Valentine's survey: Financially prudent lovers are more alluring
6 in 10 say they are more attracted to educational and financial success than physical traits
'Tis the season for lovers to value their relationships — literally.
In addition to deciding how much to spend on a Valentine’s Day gift, people are contemplating how much to invest in a future with their heartthrob. Financial savvy is high on the list of relationship requirements, with 46 percent of people saying they would break up with their significant other if he or she spent irresponsibly, according to a new survey from the personal-finance website WalletHub.
That may sound harsh, but it’s understandable in the aftermath of the Great Recession and considering the state that many Americans’ finances are in now. Consumers hit $1 trillion in credit card debt for the first time ever in 2018, for example. The fact that financial irresponsibility can be a deal breaker romantically also is demonstrated by 53 percent of WalletHub’s survey respondents saying they would not marry someone who has bad credit.
The gender divideIn fact, 6 in 10 people say they are more attracted to educational and financial success than physical traits. But there is a gender divide: 44 percent of men still find physical appearance most attractive, compared to just 30 percent of female respondents.
“According to research in evolutionary psychology, men typically place a greater value on physical traits, particularly those that signal youth and fertility, while women tend to place a greater value on a man’s ability to provide for her (their) offspring,” said Abigail B. Schneider, an assistant professor of marketing in the Anderson College of Business at Regis University. “In our society, educational attainment often translates into financial success or a man’s resource acquisition potential.”
The long-term picture may also factor into the value people place on looks versus success. Financial responsibility and education benefit people for their entire life.
“Good looks fade,” said Steve Sherman, an instructional specialist at Montclair State University. “Also, with a little grooming and exercise, it's fairly easy to alter physical characteristics — personality and wealth, not so much.”
Men are also more prone to putting their finances in jeopardy in the interest of love, WalletHub found.
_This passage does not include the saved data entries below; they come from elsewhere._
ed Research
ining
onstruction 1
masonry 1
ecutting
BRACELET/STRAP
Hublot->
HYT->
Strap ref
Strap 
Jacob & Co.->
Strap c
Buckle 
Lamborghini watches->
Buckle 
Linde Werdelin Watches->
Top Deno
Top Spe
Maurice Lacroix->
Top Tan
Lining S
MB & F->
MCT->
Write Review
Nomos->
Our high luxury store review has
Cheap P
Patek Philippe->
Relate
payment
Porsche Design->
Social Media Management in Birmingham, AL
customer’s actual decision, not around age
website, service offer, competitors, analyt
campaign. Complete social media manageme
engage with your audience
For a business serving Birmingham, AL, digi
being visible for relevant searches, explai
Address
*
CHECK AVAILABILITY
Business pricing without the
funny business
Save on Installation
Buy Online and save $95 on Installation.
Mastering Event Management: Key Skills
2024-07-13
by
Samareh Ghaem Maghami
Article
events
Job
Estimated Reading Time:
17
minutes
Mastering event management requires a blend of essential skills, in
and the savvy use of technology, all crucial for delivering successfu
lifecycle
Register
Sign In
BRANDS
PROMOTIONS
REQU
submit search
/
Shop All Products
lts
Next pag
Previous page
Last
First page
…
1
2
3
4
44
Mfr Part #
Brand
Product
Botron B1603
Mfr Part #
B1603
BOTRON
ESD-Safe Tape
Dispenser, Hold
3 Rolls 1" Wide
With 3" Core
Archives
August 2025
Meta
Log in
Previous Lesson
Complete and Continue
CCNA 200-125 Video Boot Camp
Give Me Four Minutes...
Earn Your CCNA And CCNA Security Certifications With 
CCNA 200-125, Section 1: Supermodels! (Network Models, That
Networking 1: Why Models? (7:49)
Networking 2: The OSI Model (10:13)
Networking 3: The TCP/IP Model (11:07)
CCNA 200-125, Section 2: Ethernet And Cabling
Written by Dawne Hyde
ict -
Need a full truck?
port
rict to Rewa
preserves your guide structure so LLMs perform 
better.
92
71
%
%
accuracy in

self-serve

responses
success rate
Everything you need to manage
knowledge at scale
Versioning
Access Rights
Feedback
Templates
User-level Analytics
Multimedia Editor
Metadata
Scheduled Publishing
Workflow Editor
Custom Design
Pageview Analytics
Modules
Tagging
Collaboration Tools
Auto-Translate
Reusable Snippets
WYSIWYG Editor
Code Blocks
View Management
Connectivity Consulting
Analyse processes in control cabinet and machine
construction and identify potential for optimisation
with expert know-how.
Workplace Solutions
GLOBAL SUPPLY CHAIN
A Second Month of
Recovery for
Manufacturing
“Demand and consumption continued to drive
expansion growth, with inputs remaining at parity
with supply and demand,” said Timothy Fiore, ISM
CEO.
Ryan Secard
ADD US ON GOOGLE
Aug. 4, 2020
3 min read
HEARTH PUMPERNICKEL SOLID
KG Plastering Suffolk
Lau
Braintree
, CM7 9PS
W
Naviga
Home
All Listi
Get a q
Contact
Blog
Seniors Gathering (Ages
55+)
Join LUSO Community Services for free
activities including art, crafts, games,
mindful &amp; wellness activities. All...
Men are two times more likely than women to spend over $100 on a Valentine’s Day gift, and three times more likely to say a Valentine’s Day gift is worth credit card debt.
“Research shows that some behaviors tend to align with and reinforce our gender-identity, and that includes Valentine’s Day gift-giving behavior,” said Constance Porter, a professor of marketing in the Jones Graduate School of Business at Rice University. “It is well-known that men have assumed the societal role of taking on more of the gift-giving burden on Valentine’s Day. They spend more, and are more willing to go into debt to do it. Doing so could help some men reinforce their sense of male-identity and help them express this identity with others.”
Even though they plan to spend more for Valentine’s Day, men are not as concerned about what they will get in return. Men are more likely to not expect any gift than women are, while women are more likely to expect gifts of $50 to $100 and $100-plus.
“I think there’s still a sense that men are supposed to be the one who do most of the courting, and the Valentine's present is part of that,” said Karen Becker-Olsen, an associate professor of marketing and interdisciplinary business at The College of New Jersey. “Also, there are more things that women would appreciate than men. Women are more likely to expect a gift, while men are less interested in having a classic V-Day gift.”
At the end of the day, your partner probably won’t appreciate his or her gift if your Valentine’s Day spending ends up causing financial hardship throughout the rest of the year. After all, WalletHub’s survey found that 4 in 10 people say irresponsible spending is an even bigger turnoff than bad breath.